Not exactly making Sherlock Holmes proud, the detectives at the Federal Reserve who missed the housing bubble have finally discovered that banks have a reputation problem. At long last, a high level regulator has begun a conversation with banks on exactly this problem
In a speech delivered Feb. 28 in Atlanta, Federal Reserve Board of Governors Member Sarah Bloom Raskin plunged into the mud. “Reputations . . . have been tarnished,” Gov. Raskin understated.
The governor merits applause for channeling the public’s textured view of her own institution. “Many Americans direct their anger at not only banks, but policymakers as well. Because the economy pulled back from the brink of depression only through a massive and unprecedented infusion of public dollars, American taxpayers feel that they were forced into a position of accepting that the government had to put a lot on the line to save the financial system from ruin. And many of those taxpayers are still unhappy about such a massive government intervention that seemed to aid banks that were not held to account, while distressed households were left to pay the price.”
Raskin becomes the first to build a case that regulators should work to restore integrity in banking—for the banking industry’s own good. She cites figures that many Americans eschew banks. They’re not trustworthy, despite the fact that several thousand include the word “trust” in their name. (Fraudsters, of course, often begin a scam with the phrase, “Trust me.”)
For the mighty Fed, such self-criticism is most welcome. In her remarks, Raskin cites regulatory capture, but indicates that this problem deserves a second speech. “Regulatory capture” is a euphemism for the concept of regulated industries infiltrating the regulators themselves. There’s a revolving door between Wall Street and Washington. We’ve got “Government Sachs.” In the hour Raskin delivered her speech, a former Citicorp executive to whom Citi agreed to pay a bonus if he secured a “ high level” government job chaired his first Financial Stability Oversight Committee (FSOC) meeting in his role as Treasury Secretary. That’s Jacob “Jack” Lew, newly confirmed by the Senate despite concerns about that Citi bonus. Public Citizen asked federal authorities to investigate ethics violations connected with the contract. The FSOC is composed of the heads of all the financial overseers, including Federal Reserve Chairman Ben Bernanke.
Relegated to a footnote in the Raskin speech comes this: “The public also remains angry at policymakers for actions taken since the crisis.
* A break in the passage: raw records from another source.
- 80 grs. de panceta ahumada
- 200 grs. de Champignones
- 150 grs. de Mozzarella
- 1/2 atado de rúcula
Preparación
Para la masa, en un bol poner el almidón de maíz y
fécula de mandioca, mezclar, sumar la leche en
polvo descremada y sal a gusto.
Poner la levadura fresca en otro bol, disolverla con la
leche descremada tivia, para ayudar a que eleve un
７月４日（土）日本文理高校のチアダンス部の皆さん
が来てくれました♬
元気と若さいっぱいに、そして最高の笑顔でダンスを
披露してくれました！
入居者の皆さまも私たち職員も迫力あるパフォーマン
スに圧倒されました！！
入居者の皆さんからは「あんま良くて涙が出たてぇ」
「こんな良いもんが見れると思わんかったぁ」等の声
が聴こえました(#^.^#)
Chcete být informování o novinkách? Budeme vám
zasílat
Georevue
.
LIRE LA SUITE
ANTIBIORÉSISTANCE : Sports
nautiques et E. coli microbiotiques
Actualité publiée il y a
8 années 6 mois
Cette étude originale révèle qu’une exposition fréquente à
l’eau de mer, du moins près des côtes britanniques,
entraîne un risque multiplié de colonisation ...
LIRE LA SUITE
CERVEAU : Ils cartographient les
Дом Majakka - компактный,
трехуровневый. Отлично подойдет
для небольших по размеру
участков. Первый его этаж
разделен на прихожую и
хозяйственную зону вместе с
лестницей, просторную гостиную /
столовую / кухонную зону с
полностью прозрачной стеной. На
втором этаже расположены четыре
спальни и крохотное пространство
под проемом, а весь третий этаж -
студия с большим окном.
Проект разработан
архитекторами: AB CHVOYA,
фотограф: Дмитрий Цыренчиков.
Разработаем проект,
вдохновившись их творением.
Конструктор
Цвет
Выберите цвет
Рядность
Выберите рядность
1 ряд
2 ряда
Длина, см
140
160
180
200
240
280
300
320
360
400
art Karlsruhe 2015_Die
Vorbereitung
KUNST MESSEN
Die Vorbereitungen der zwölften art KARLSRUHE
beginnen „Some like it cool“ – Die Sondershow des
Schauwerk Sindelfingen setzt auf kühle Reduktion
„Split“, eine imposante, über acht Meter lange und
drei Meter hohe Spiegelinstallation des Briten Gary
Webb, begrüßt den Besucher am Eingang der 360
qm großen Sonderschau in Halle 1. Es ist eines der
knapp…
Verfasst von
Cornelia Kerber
The erosion of public trust extends beyond financial institutions to the government officials that oversee them. For example, an American Banker reader poll conducted from December 17–23, 2012, found that a mere 8 percent of readers who responded thought authorities took the right course in the case of enforcement against HSBC for money laundering violations. As many as 47 percent said the Justice Department should have prosecuted the bank, while another 45 percent said authorities should have gone after the individuals responsible for the violations.”
The Justice Department explained they couldn’t exact stronger penalties from the criminal actions because they’d consulted with financial regulators who warned of “systemic repercussions.” Really!? Is the Federal Reserve now giving free passes for criminal action to major banks?
Raskin disclaimed that her speech represented her own views and did not represent those of the entire Federal Reserve Board. One wonders if Raskin originally buried this little bombshell about HSBC in a footnote. Or did Fed staff direct this burial, summing up the very problem of regulatory capture and poor oversight that lets banks run amok.
Sigh. At least there is one governor at the Fed who looks out the window and can see the right track.